● **TASK DETAILS**
Please format the records as a Markdown table with the columns No. and Text, one numbered row per line, starting at the line that contains "Which series ends" and ending at the end of the records. Skip blank lines and leave the pictures out.

● **EXERCISE DATA**
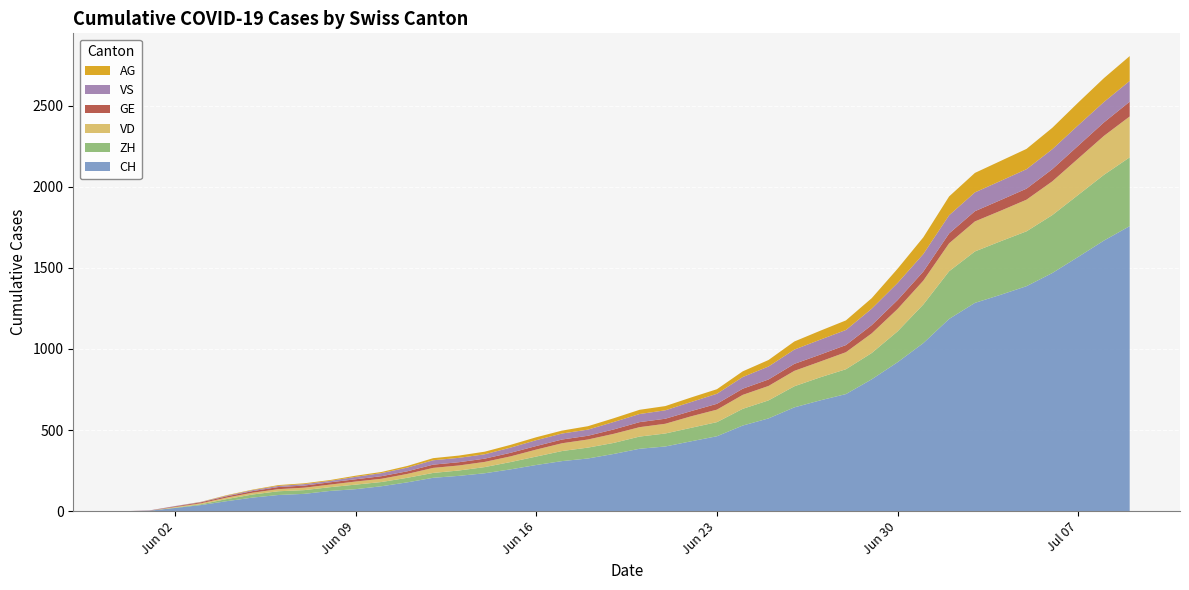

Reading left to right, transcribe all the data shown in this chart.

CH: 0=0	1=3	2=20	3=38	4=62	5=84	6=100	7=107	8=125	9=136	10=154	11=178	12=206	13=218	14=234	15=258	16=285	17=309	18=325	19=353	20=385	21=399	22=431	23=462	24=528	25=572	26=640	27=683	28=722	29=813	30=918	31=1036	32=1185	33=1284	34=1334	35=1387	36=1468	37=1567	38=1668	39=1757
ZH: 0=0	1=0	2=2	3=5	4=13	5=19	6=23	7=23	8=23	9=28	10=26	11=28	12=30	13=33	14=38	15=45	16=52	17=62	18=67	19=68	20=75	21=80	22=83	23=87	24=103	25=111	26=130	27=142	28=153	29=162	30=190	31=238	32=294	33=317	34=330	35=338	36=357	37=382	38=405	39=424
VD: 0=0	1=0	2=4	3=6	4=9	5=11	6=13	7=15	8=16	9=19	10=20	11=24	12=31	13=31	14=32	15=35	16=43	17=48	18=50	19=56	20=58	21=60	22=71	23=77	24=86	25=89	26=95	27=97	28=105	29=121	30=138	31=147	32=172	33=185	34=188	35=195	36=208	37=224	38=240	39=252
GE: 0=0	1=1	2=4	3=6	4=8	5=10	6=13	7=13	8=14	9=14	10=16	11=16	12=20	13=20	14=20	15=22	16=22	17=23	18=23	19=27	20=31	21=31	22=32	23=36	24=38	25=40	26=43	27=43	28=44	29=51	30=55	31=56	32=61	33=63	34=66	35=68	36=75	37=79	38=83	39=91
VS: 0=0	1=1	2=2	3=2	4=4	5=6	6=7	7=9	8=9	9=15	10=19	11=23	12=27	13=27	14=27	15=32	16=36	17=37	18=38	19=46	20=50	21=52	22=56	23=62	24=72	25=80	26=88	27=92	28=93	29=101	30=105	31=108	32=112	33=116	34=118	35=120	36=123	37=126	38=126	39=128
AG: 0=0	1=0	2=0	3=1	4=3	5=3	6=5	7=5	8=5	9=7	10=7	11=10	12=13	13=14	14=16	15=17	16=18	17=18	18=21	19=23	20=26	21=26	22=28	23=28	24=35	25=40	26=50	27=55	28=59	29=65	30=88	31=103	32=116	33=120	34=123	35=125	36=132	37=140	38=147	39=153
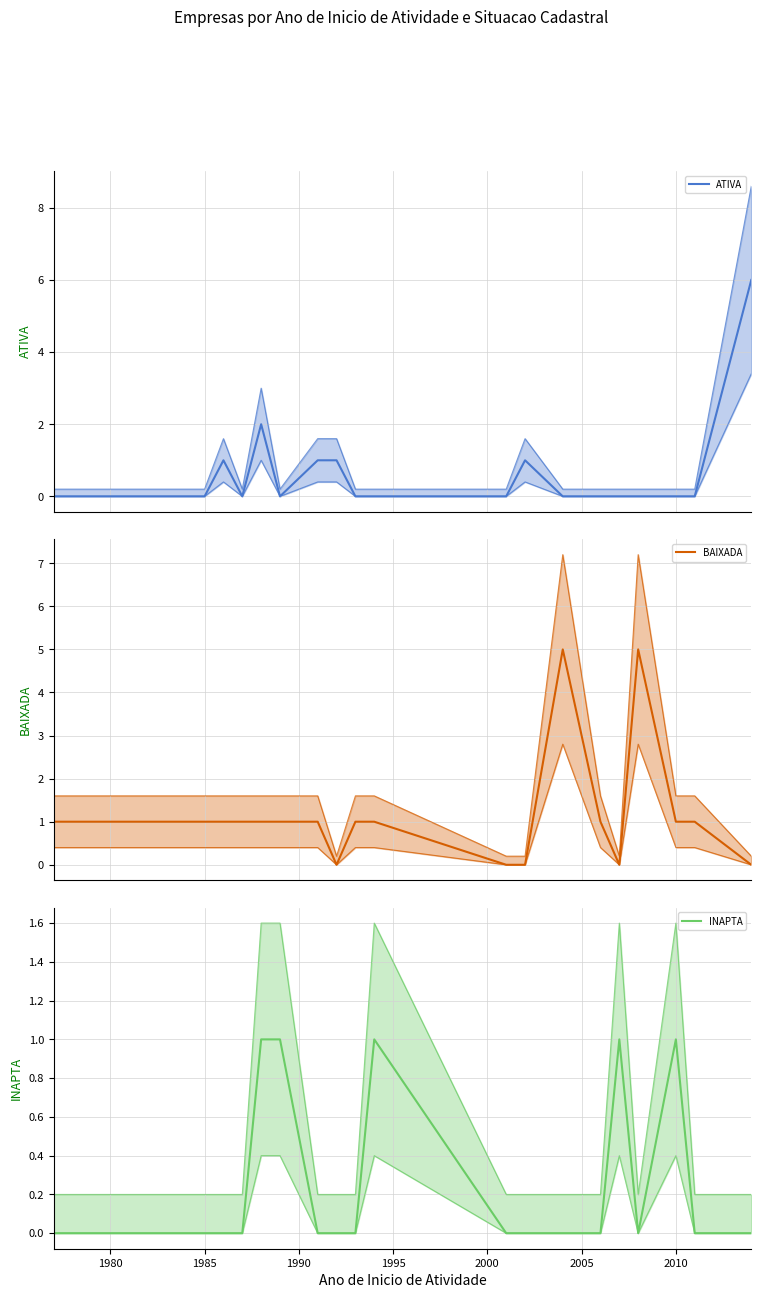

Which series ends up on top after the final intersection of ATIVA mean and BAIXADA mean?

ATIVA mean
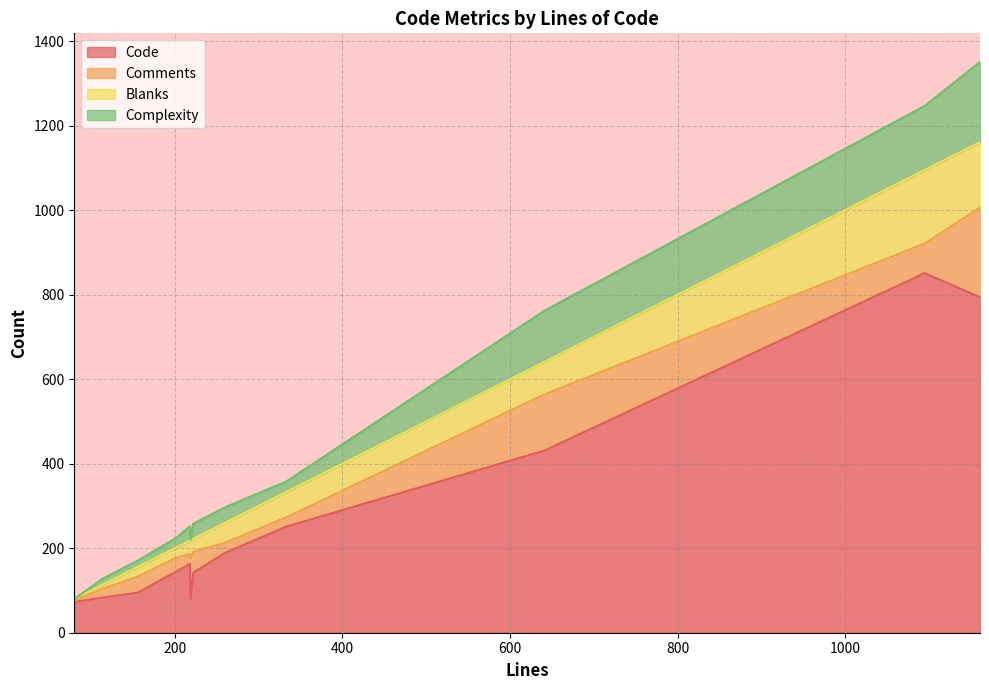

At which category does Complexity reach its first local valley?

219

● **ANSWER TO THE PROBLEM**
| No. | Text |
|---|---|
| 1 | Which series ends up on top after the final intersection of ATIVA mean and BAIXADA mean? |
| 2 | ATIVA mean |
| 3 | At which category does Complexity reach its first local valley? |
| 4 | 219 |